‘t Het nog nooit, nog nooit zo donker west of ’t wer altied wel weer licht.
Voor u misschien een moeilijk uit te spreken streektaal. Voor mij is het een soort mantra, die ik regelmatig zing als het even tegen zit. Het is het refrein van een lied van de Groninger zanger Ede Staal. We zouden het dit weekend tijdens de vieringen kunnen zingen. We doen het niet, maar het kan wel.
Door allerlei gebeurtenissen in het groot en klein, kunnen we het gevoel krijgen dat de wereld in elkaar stort. We zeggen het ook wel eens: “mijn wereld is ingestort”. Zo erg is het vaak niet, maar wat u of mij overkomt is op dát moment wel dat gevoel. Het komt nooit meer goed, het wordt nooit meer beter. Als ik zo’n gevoel krijg, zing ik vaak dit refrein van Ede Staal. Het helpt me. Ik blijf de pijn van wat is gebeurd nog voelen, maar weet dat het weer anders wordt.

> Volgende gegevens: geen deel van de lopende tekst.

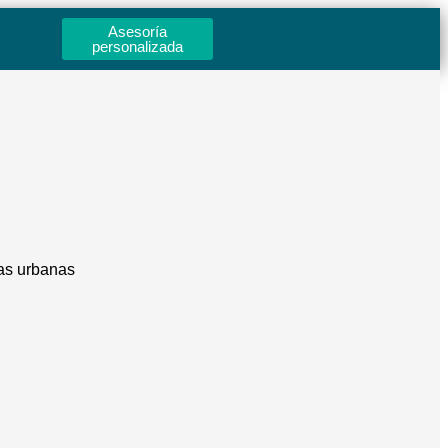
Asesoría
personalizada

In ieder leven komt duisternis voor. Je mist de lichtpuntjes. Maar die zijn er wel! We weten dat we nooit alleen worden gelaten, ook al lijkt het tegendeel de overhand te krijgen. Er komt een andere tijd. Er komt een ander leven. We leven in de donkere tijd van het jaar. We hebben net onze overleden dierbaren herdacht. Voor hen straalt eeuwig licht. Daarin mogen wij geloven. Daaraan mogen wij vasthouden. Want Jezus heeft het gezegd en Ede zong erover: “’t het nog nooit, nog nooit zo donker west of ’t wer altied wel weer licht”.